That’s it, the job is finished, no more to do. In fact, there is one last step that is nearly always forgotten but which is highly important for the development of the team and making sure jobs go well in the future – the review.
After every job you do, even if it is only you involved, review what went right and what went wrong. On a scrap of paper write “what went well” and “what could be improved.” It will take no more than five minutes. List under each heading the parts of the job that fit into each category and then use those in the “what could be improved” category as areas to improve performance in the future.
It is very easy to extend this to simple jobs done by other people on your team – even if you do not actually get involved in the work yourself. At the end of each job, get their feedback by asking what went well and what do they think could be improved. This will only take a few minutes, but the benefits can be substantial – new and better ways of working, increased motivation because you showed you valued the individual’s opinion and the increased chance of more feedback in the future.
It is also possible to get each team member to do the process themselves for each task they carry out to help themselves think about the jobs they do.
If they have any good ideas, they can pass them on to you. If you can build a culture where everyone considers all the jobs they do and looks for ways to do better, your team will improve in leaps and bounds. Feedback is essential in complex team tasks where you may not see everything that is going on. Someone may have noticed a point that you need to know about. They may not even realize that it is important, but you need to have this information, and the end of task review is the ideal place to bring everyone’s thoughts together.

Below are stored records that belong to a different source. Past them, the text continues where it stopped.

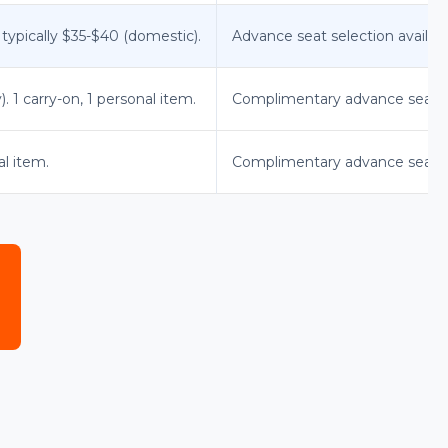
 typically $35-$40 (domestic).
Advance seat selection available
 1 carry-on, 1 personal item.
Complimentary advance seat s
al item.
Complimentary advance seat se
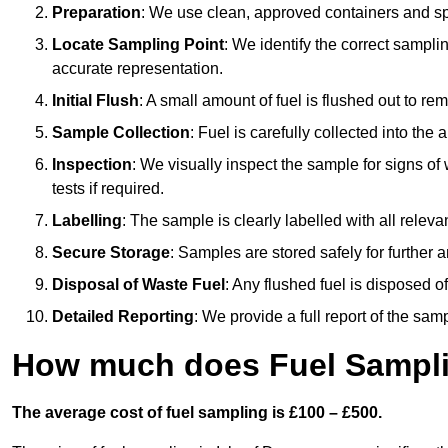
Preparation
: We use clean, approved containers and s
Locate Sampling Point
: We identify the correct sampling
accurate representation.
Initial Flush
: A small amount of fuel is flushed out to r
Sample Collection
: Fuel is carefully collected into the
Inspection
: We visually inspect the sample for signs of 
tests if required.
Labelling
: The sample is clearly labelled with all releva
Secure Storage
: Samples are stored safely for further ana
Disposal of Waste Fuel
: Any flushed fuel is disposed 
Detailed Reporting
: We provide a full report of the sa
How much does Fuel Samplin
The average cost of fuel sampling is £100 – £500.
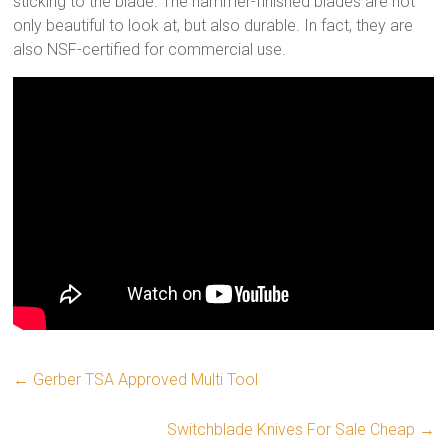
sticking to the blade. The hammer-finished blades are not
only beautiful to look at, but also durable. In fact, they are
also NSF-certified for commercial use.
←
Gerber TSA Approved Multi Tool
Switchblade Knives For Sale Cheap
→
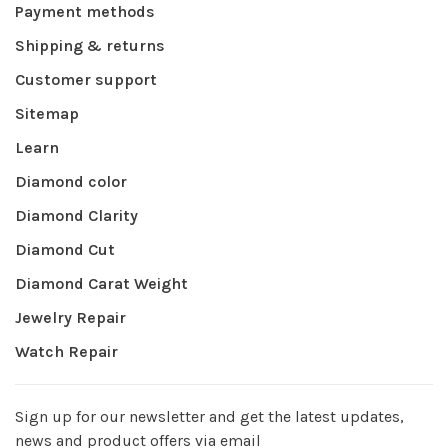
Payment methods
Shipping & returns
Customer support
Sitemap
Learn
Diamond color
Diamond Clarity
Diamond Cut
Diamond Carat Weight
Jewelry Repair
Watch Repair
Sign up for our newsletter and get the latest updates,
news and product offers via email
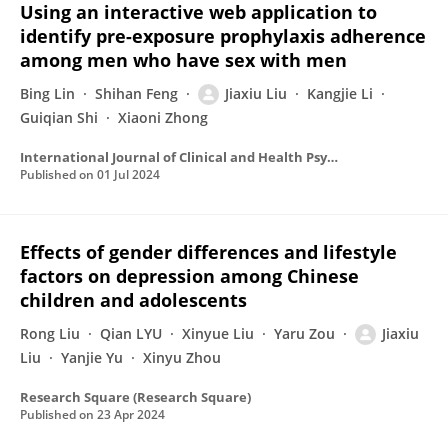
Using an interactive web application to
identify pre-exposure prophylaxis adherence
among men who have sex with men
Bing Lin
Shihan Feng
Jiaxiu Liu
Kangjie Li
Guiqian Shi
Xiaoni Zhong
International Journal of Clinical and Health Psychology
Published on
01 Jul 2024
Effects of gender differences and lifestyle
factors on depression among Chinese
children and adolescents
Rong Liu
Qian LYU
Xinyue Liu
Yaru Zou
Jiaxiu
Liu
Yanjie Yu
Xinyu Zhou
Research Square (Research Square)
Published on
23 Apr 2024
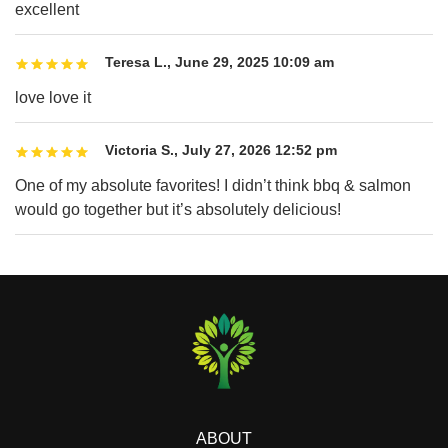
excellent
Teresa L.
,
June 29, 2025 10:09 am
love love it
Victoria S.
,
July 27, 2026 12:52 pm
One of my absolute favorites! I didn’t think bbq & salmon
would go together but it’s absolutely delicious!
ABOUT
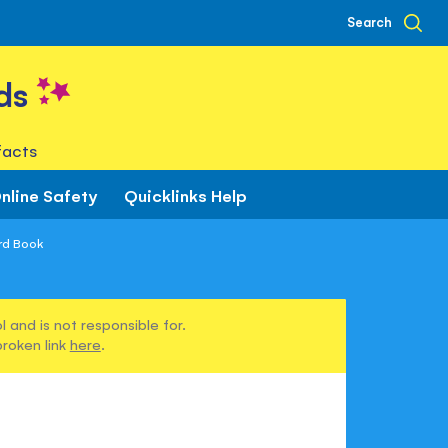
Search
ds
facts
nline Safety
Quicklinks Help
rd Book
 and is not responsible for.
broken link
here
.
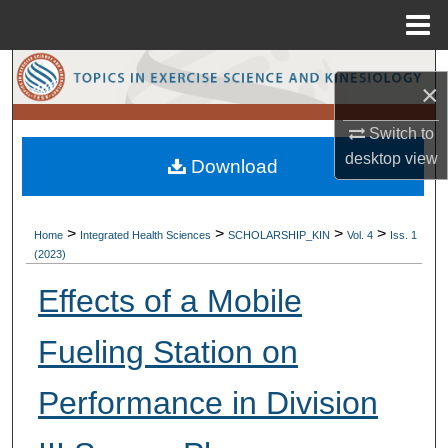
Menu
Home
Search
×
Browse Collections
Switch to
desktop
view
Download
My Account
About
>
>
>
>
Home
Integrated Health Sciences
SCHOLARSHIP_KIN
Vol. 4
Iss. 1
(2023)
Digital Commons Network™
Effects of a Mobile
Fueling Station on
Performance in Division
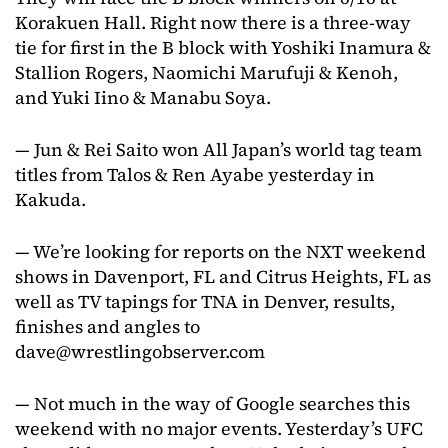
Korakuen Hall. Right now there is a three-way
tie for first in the B block with Yoshiki Inamura &
Stallion Rogers, Naomichi Marufuji & Kenoh,
and Yuki Iino & Manabu Soya.
— Jun & Rei Saito won All Japan’s world tag team
titles from Talos & Ren Ayabe yesterday in
Kakuda.
— We’re looking for reports on the NXT weekend
shows in Davenport, FL and Citrus Heights, FL as
well as TV tapings for TNA in Denver, results,
finishes and angles to
dave@wrestlingobserver.com
— Not much in the way of Google searches this
weekend with no major events. Yesterday’s UFC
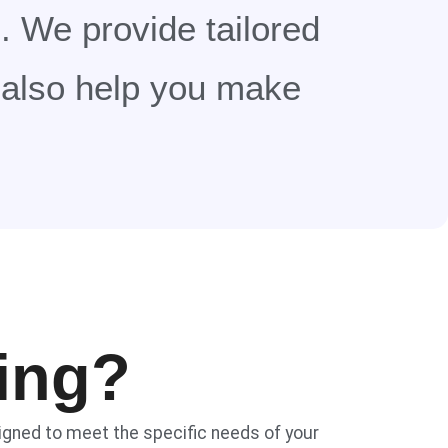
. We provide tailored
t also help you make
ing?
signed to meet the specific needs of your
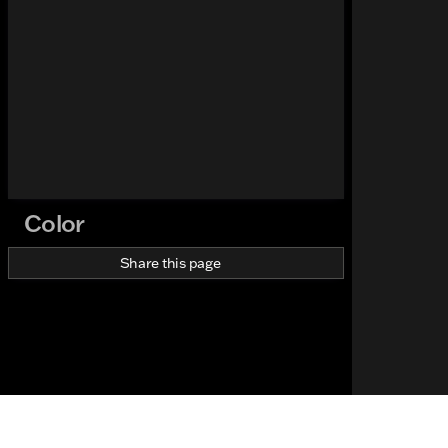
Color
Share this page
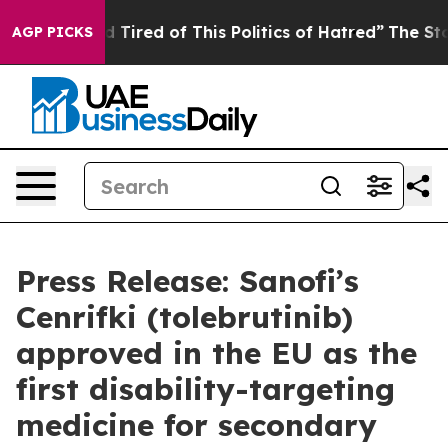
and Tired of This Politics of Hatred”
The Story Behind
AGP PICKS
Press Release: Sanofi’s
Cenrifki (tolebrutinib)
approved in the EU as the
first disability-targeting
medicine for secondary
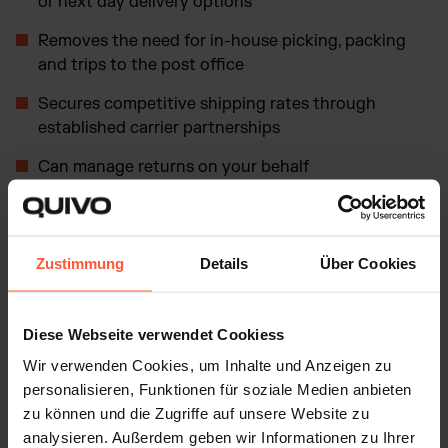
or next day delivery options
Removes the need for in-house picking, packing
and trips to the post office
Secures competitive shipping rates through
established carrier partnerships
Can manage returns on your behalf
Allows you to focus on core business areas such as
marketing, product development and customer
service
Zustimmung
Details
Über Cookies
Efficiency and scalability
Diese Webseite verwendet Cookiess
Wir verwenden Cookies, um Inhalte und Anzeigen zu
One of the most significant benefits is improved
personalisieren, Funktionen für soziale Medien anbieten
efficiency and scalability. A fulfillment center streamlines
zu können und die Zugriffe auf unsere Website zu
logistics operations so that orders are processed and
analysieren. Außerdem geben wir Informationen zu Ihrer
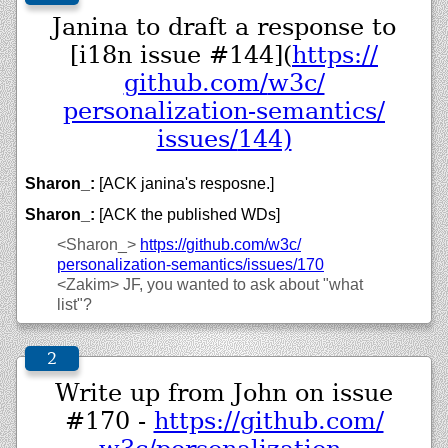
Janina to draft a response to
[i18n issue #144](
https://
github.com/
w3c/
personalization-semantics/
issues/
144)
Sharon_:
[ACK janina's resposne.]
Sharon_:
[ACK the published WDs]
<Sharon_>
https://
github.com/
w3c/
personalization-semantics/
issues/
170
<Zakim>
JF, you wanted to ask about "what
list"?
Write up from John on issue
#170 -
https://
github.com/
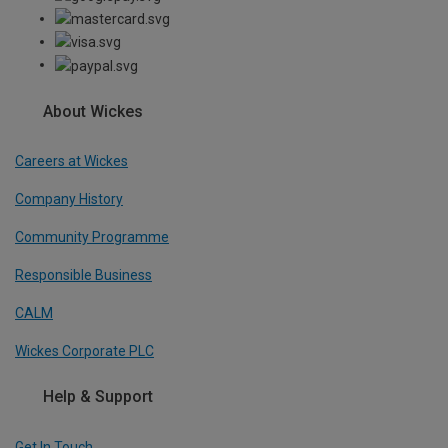
About Wickes
Careers at Wickes
Company History
Community Programme
Responsible Business
CALM
Wickes Corporate PLC
Help & Support
Get In Touch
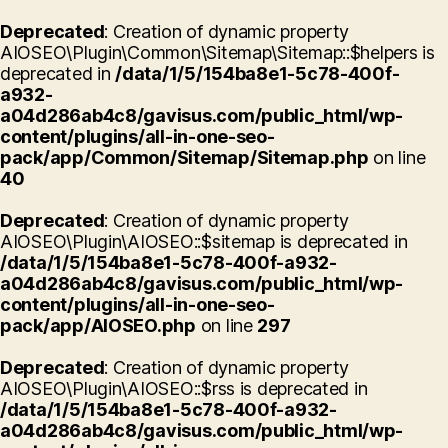
Deprecated
: Creation of dynamic property
AIOSEO\Plugin\Common\Sitemap\Sitemap::$helpers is
deprecated in
/data/1/5/154ba8e1-5c78-400f-
a932-
a04d286ab4c8/gavisus.com/public_html/wp-
content/plugins/all-in-one-seo-
pack/app/Common/Sitemap/Sitemap.php
on line
40
Deprecated
: Creation of dynamic property
AIOSEO\Plugin\AIOSEO::$sitemap is deprecated in
/data/1/5/154ba8e1-5c78-400f-a932-
a04d286ab4c8/gavisus.com/public_html/wp-
content/plugins/all-in-one-seo-
pack/app/AIOSEO.php
on line
297
Deprecated
: Creation of dynamic property
AIOSEO\Plugin\AIOSEO::$rss is deprecated in
/data/1/5/154ba8e1-5c78-400f-a932-
a04d286ab4c8/gavisus.com/public_html/wp-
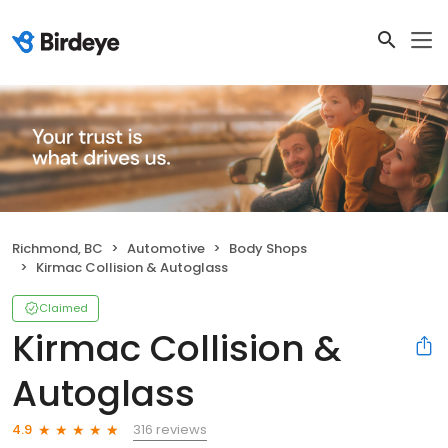
Richmond, BC
Automotive
Body Shops
Kirmac Collision & Autoglass
Claimed
Kirmac Collision &
Autoglass
316 reviews
4.9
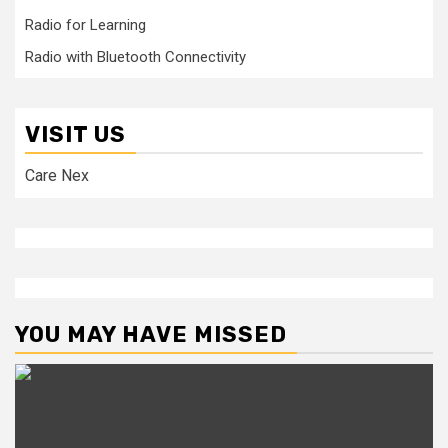
Radio for Learning
Radio with Bluetooth Connectivity
VISIT US
Care Nex
YOU MAY HAVE MISSED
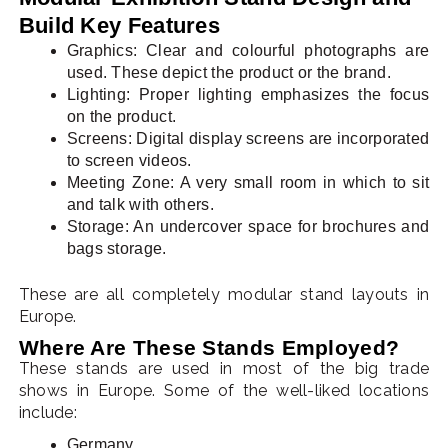
Build Key Features
Graphics: Clear and colourful photographs are
used. These depict the product or the brand.
Lighting: Proper lighting emphasizes the focus
on the product.
Screens: Digital display screens are incorporated
to screen videos.
Meeting Zone: A very small room in which to sit
and talk with others.
Storage: An undercover space for brochures and
bags storage.
These are all completely modular stand layouts in
Europe.
Where Are These Stands Employed?
These stands are used in most of the big trade
shows in Europe. Some of the well-liked locations
include:
Germany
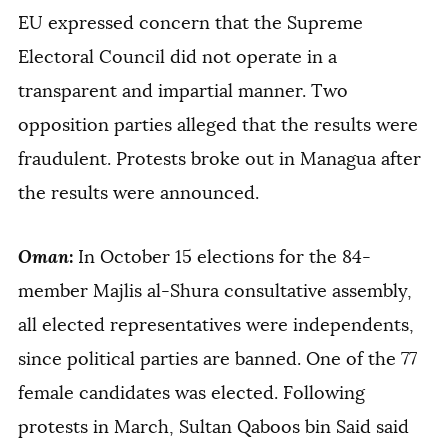
EU expressed concern that the Supreme
Electoral Council did not operate in a
transparent and impartial manner. Two
opposition parties alleged that the results were
fraudulent. Protests broke out in Managua after
the results were announced.
Oman
:
In October 15 elections for the 84-
member Majlis al-Shura consultative assembly,
all elected representatives were independents,
since political parties are banned. One of the 77
female candidates was elected. Following
protests in March, Sultan Qaboos bin Said said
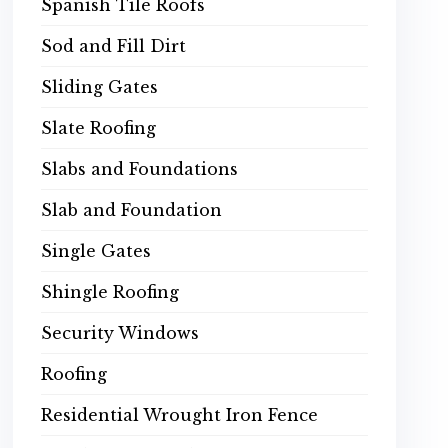
Spanish Tile Roofs
Sod and Fill Dirt
Sliding Gates
Slate Roofing
Slabs and Foundations
Slab and Foundation
Single Gates
Shingle Roofing
Security Windows
Roofing
Residential Wrought Iron Fence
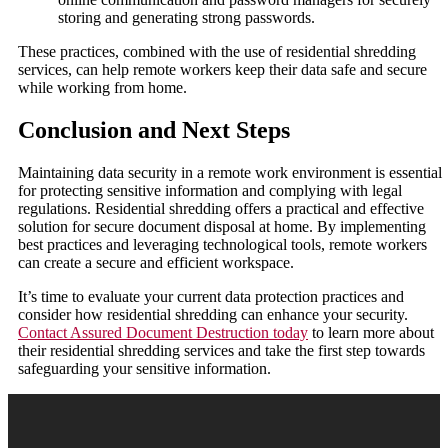
storing and generating strong passwords.
These practices, combined with the use of residential shredding
services, can help remote workers keep their data safe and secure
while working from home.
Conclusion and Next Steps
Maintaining data security in a remote work environment is essential
for protecting sensitive information and complying with legal
regulations. Residential shredding offers a practical and effective
solution for secure document disposal at home. By implementing
best practices and leveraging technological tools, remote workers
can create a secure and efficient workspace.
It’s time to evaluate your current data protection practices and
consider how residential shredding can enhance your security.
Contact Assured Document Destruction today
to learn more about
their residential shredding services and take the first step towards
safeguarding your sensitive information.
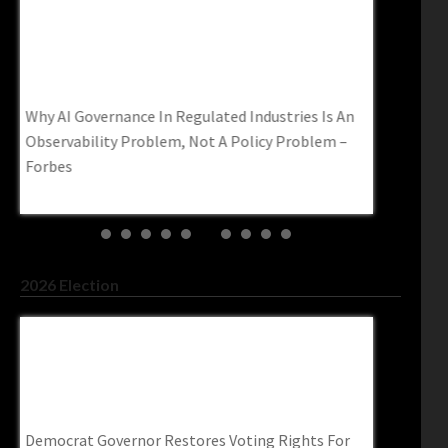
Why AI Governance In Regulated Industries Is
Thousands
An Observability Problem, Not A Policy
University
Problem – Forbes
Prevent Ch
Why AI Governance In Regulated Industries Is An
Thousands o
cape
Observability Problem, Not A Policy Problem –
Mexico Afte
Forbes
legalinsurr
2026 Election
Democrat Governor Restores Voting Rights
Abdul El-S
For Roughly 66,000 Felons–
Contempt I
Trendingpoliticsnews.com
Washingto
Democrat Governor Restores Voting Rights For
Abdul El-Say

While it is still fresh in people’s minds, ask each of them to report on how their part of the job went and if they can think of any way it could be improved. Team leaders who try this are normally surprised by the number of good ideas that emerge. If there is no single large task to review, then have a regular team meeting to discuss how the normal multitude of small jobs went that week. Again, experience shows that ideas to help improve performance often come up at such meetings.